----- Текст для чтения
Ходила в Люксембург, а потом в Лувр с Шеппи.
Как подумаешь, что Мюльтедо, выйдя от нас, пойдет, скорее всего, домой и будет мечтать о моих руках, обо мне… и думать, что я, наверное, думаю о нем… а я, раздетая, неприбранная, с растрепанными волосами, сбросив туфли на пол, принялась ломать себе голову над тем, достаточно ли я его очаровала, достаточно ли обольстила, и, не довольствуясь собственным мнением, допрашивать Дину, и мы принялись вместе прикидывать что да как. Это в самом деле возмутительно или просто гадко.
<…>
Подумать только, что значит молодость; два года назад я бы вообразила, будто это – любовь. Теперь я сделалась рассудительна и понимаю, как это забавно – чувствовать, что заставила кого-то себя полюбить. Вернее, забавно видеть, как кто-то в тебя влюбляется. Любовь, которую внушаешь к себе, – это совершенно особое чувство, которое ты сам испытываешь, а я раньше путала его с обычной любовью.
Господи, господи, а я-то воображала, будто люблю Антонелли, а он такой же носатый, как Мюльтедо! Фу, стыд какой! Как я рада, что нашла себе оправдание! Как рада! Нет, нет, я никогда не любила… И если бы вы могли себе представить, до чего я себя чувствую счастливой, свободной, гордой и достойной… Того, кто непременно придет!
<…>
Пятница, 12 апреля 1878 года
<…>
Вчера Жюлиан встретился в кафе с Робером-Флёри, и тот сказал, что я в самом деле интересная и удивительная ученица и что он многого от меня ждет. Вот за что мне надо держаться, особенно в минуты, когда весь мой рассудок объят необъяснимым и тягостным ужасом и я чувствую, как безо всякой серьезной причины погружаюсь в бездну сомнений и всевозможных мук!
Последнее время у меня то и дело горят три свечи – это к смерти. Уж не мне ли предстоит покинуть этот мир? Наверно, мне. А мое будущее, а слава? Что ж, пропадут и они.
Если бы в пределах моей видимости был хоть какой-нибудь мужчина, я бы подумала, что я еще влюблена, – до того мне неспокойно; но мало того что нет никого, у меня еще и ни малейшей охоты нет… А почему? Фантазии – ведь это так удобно… но они меня унижают. Однако бывают дни, когда мне кажется, что нет никакого преступления в том, чтобы потакать своим капризам; напротив, не желая себя неволить, мы доказываем свою гордость и презрение к другим. Да, но они все такие низкие, недостойные, что я ни единой минуты не способна ими заниматься. Во-первых, у них у всех мозоли на ногах, а я не простила бы этого и королю! Вообразите себе, чтобы я принялась мечтать о человеке, у которого на ногах мозоли! Наверное, у Мюльтедо мозоли. <…>
Начинаю верить, что всерьез предана своему ремеслу, это поддерживает меня и утешает. Ничего другого мне не нужно; я слишком от всего устала, чтобы думать о чем-нибудь еще.
----------
----- Предоставленные записи
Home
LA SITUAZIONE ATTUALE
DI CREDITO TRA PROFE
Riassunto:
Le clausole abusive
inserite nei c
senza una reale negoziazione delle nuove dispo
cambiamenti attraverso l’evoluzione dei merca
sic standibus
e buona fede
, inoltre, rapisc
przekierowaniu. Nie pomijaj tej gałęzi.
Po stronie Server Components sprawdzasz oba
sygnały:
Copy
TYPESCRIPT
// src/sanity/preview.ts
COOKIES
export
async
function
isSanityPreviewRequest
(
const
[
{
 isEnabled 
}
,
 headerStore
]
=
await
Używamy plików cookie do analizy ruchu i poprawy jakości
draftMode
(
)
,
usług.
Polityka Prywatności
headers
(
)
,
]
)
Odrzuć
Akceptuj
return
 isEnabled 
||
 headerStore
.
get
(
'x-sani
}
----------
-- Об упражнении --
Укажите, что Робер-Флёри, согласно тексту для чтения, сказал Жюлиану в кафе об авторе дневника.

-- Ответ на задание --
Что она в самом деле интересная и удивительная ученица и что он многого от нее ждет.